Hamburg. Besucher schreiben persönlichen Notfall oder Sorgen auf Zettel. Musiker improvisieren dann, um zu helfen. Das setzt Gefühle frei.

Der Name passt perfekt. Orchester im Treppenhaus nennt sich ein klassisches Ensemble aus Hannover. Und genau dort beginnt im Bucerius Kunst Forum ein Abend mit Kunst und Klassik. Etwa 150 Zuhörer haben sich im Foyer und auf der Treppe zum ersten Stock versammelt, um dem Intro des Streichquartetts zu lauschen, das die Zuschauer bei ihrem Gang durch die laufende Ausstellung „Flowers Forever“ begleiten und später zu einem sogenannten Notfall-Konzert einladen wird.

Mit einer Improvisation und dem 1. Satz aus Edmund Finnis‚ 2. Streichquartett beginnt das Wandelkonzert, bevor es hinauf in die Ausstellung geht. Es hat etwas Meditatives, sich die facettenreiche Geschichte der Blumen auf Gemälden, Fotografien und Videos anzuschauen und dabei vom zarten Klang der vier Streicher begleitet zu werden.

Zuhörer schreiben persönlichen Notfall auf einen Zettel – die Musiker improvisieren

Die Ausstellung ist das Intro zum eigentlichen Event des Abends.
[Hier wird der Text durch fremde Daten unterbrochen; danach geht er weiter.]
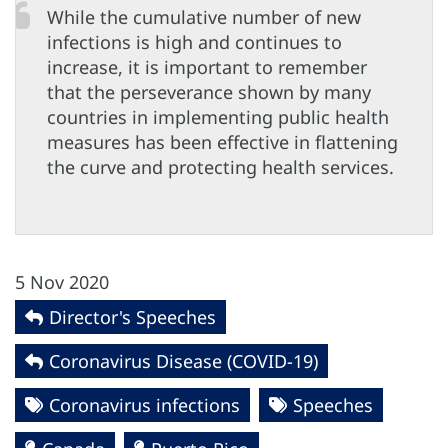
While the cumulative number of new
infections is high and continues to
increase, it is important to remember
that the perseverance shown by many
countries in implementing public health
measures has been effective in flattening
the curve and protecting health services.
5 Nov 2020
Director's Speeches
Coronavirus Disease (COVID-19)
Coronavirus infections
Speeches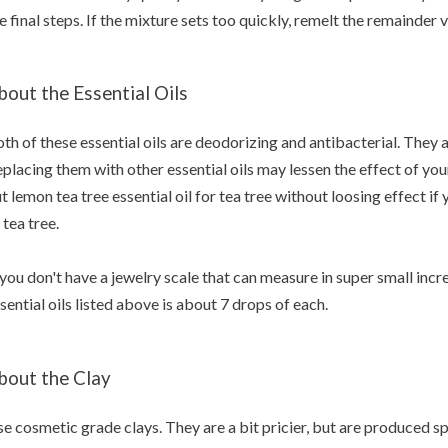
e final steps. If the mixture sets too quickly, remelt the remainde
bout the Essential Oils
th of these essential oils are deodorizing and antibacterial. They a
placing them with other essential oils may lessen the effect of yo
t lemon tea tree essential oil for tea tree without loosing effect if
 tea tree.
 you don't have a jewelry scale that can measure in super small inc
sential oils listed above is about 7 drops of each.
bout the Clay
e cosmetic grade clays. They are a bit pricier, but are produced sp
Im Auditorium im zweiten Stock des Forums gibt das Quartett sein „Notfallkonzert“. Zehn Zuhörer schreiben ihren persönlichen Notfall oder ihre aktuelle Sorge auf einen Zettel. Das kann ein Familienkonflikt sein oder der Dauerregen in Hamburg, „aber bitte nicht Mondscheinsonate oder Chopin auf den Zettel schreiben“, ermahnt Thomas Posth die Anwesenden mit einem Lachen.

Bei den 300 „Notfallkonzerten“, die der Cellist schon gegeben hat, sind immer wieder Zettel aufgetaucht, auf denen nur Musikwünsche standen, aber keine Notfälle. Die zehn Freiwilligen nehmen einer nach dem anderen auf einem Sessel unmittelbar vor den vier Musikern Platz und die improvisieren dann, nach vorheriger kurzer Beratung, wie man das jeweilige Problem etwas mildern kann.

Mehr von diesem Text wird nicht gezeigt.